Supplied material: Begin

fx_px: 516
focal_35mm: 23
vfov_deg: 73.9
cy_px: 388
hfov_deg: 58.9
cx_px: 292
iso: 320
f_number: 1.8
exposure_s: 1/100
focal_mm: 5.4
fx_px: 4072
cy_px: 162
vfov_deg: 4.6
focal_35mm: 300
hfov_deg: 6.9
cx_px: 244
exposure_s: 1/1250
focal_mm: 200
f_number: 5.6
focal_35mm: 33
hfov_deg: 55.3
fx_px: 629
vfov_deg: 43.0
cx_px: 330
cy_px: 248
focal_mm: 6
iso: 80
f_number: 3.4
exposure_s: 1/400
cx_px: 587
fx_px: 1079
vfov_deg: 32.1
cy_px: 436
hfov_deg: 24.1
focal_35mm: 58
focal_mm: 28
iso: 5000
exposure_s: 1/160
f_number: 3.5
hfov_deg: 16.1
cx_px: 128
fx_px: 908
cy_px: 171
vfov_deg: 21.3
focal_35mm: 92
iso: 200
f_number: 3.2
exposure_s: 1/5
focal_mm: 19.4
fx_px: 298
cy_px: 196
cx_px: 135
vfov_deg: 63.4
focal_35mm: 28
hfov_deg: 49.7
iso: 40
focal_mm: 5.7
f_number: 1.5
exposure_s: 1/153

Supplied material: End
Supplied material: Begin

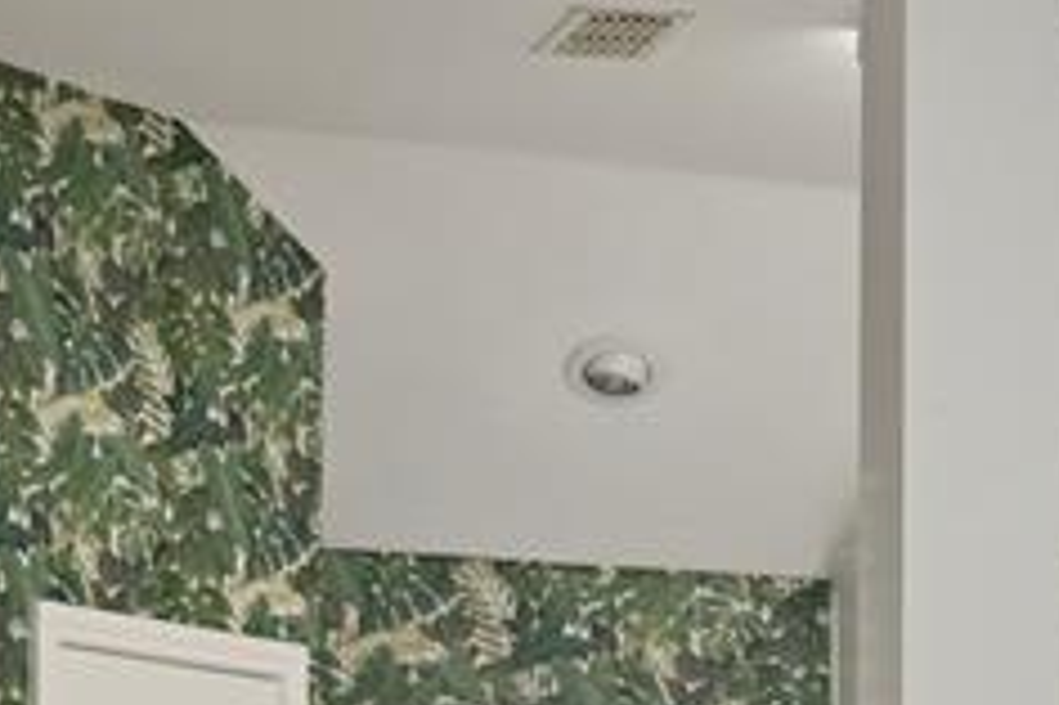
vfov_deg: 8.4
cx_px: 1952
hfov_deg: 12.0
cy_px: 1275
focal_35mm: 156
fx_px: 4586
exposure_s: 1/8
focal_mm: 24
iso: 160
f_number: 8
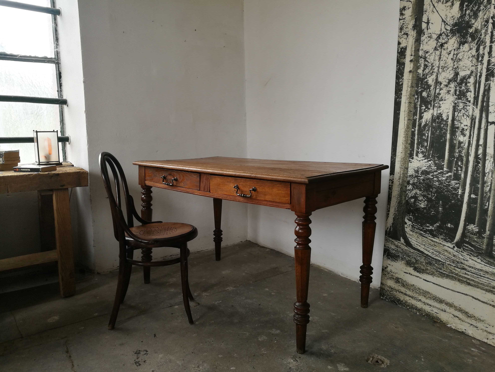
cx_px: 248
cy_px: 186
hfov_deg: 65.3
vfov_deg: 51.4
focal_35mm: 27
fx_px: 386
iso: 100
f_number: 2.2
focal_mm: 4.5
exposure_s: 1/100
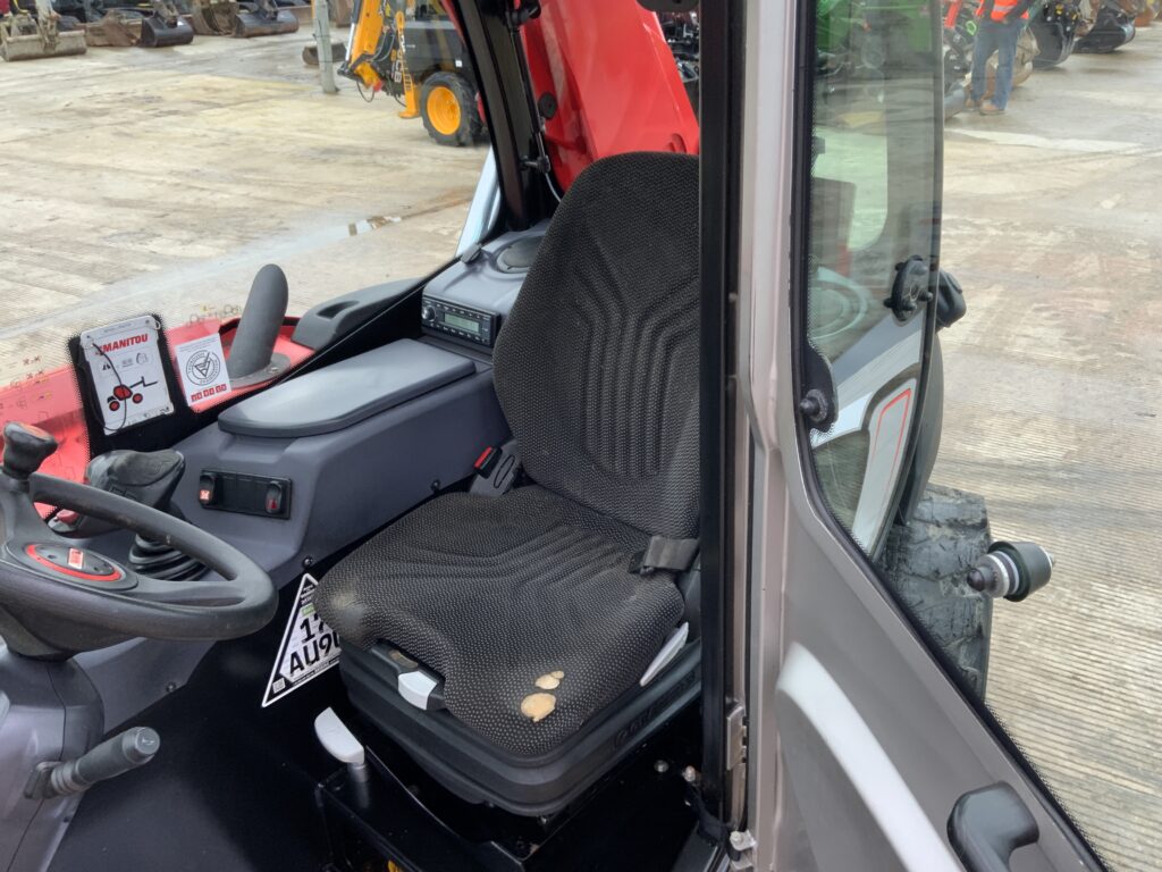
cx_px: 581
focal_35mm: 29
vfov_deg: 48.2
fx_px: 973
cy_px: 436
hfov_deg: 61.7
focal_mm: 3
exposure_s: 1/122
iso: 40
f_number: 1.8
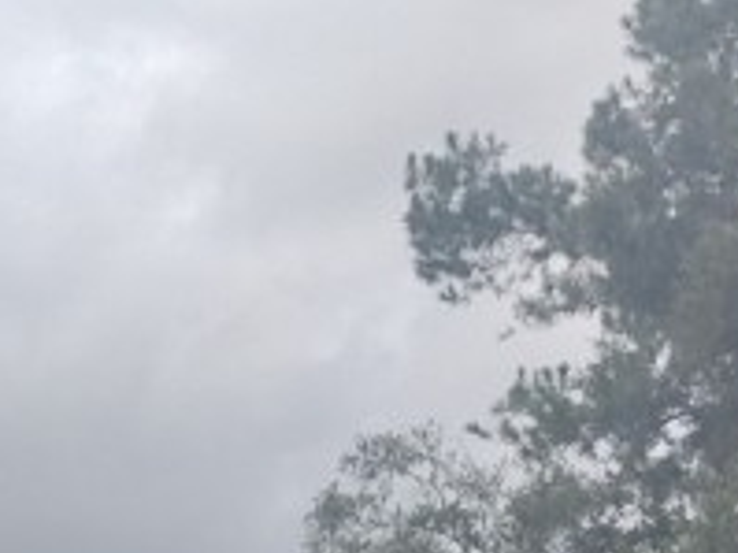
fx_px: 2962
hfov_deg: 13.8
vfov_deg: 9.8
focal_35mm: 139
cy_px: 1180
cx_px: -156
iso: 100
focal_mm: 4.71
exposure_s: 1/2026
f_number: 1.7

Supplied material: End

◆ Task prompt: Working from the data above, repeat exactly, and only, the lines that begin at the line containing "vfov_deg: 51.4" and stop after the line containing "f_number: 1.7"; pictures are not copied.

◆ Response for this exercise:
vfov_deg: 51.4
focal_35mm: 27
fx_px: 386
iso: 100
f_number: 2.2
focal_mm: 4.5
exposure_s: 1/100
cx_px: 581
focal_35mm: 29
vfov_deg: 48.2
fx_px: 973
cy_px: 436
hfov_deg: 61.7
focal_mm: 3
exposure_s: 1/122
iso: 40
f_number: 1.8
fx_px: 2962
hfov_deg: 13.8
vfov_deg: 9.8
focal_35mm: 139
cy_px: 1180
cx_px: -156
iso: 100
focal_mm: 4.71
exposure_s: 1/2026
f_number: 1.7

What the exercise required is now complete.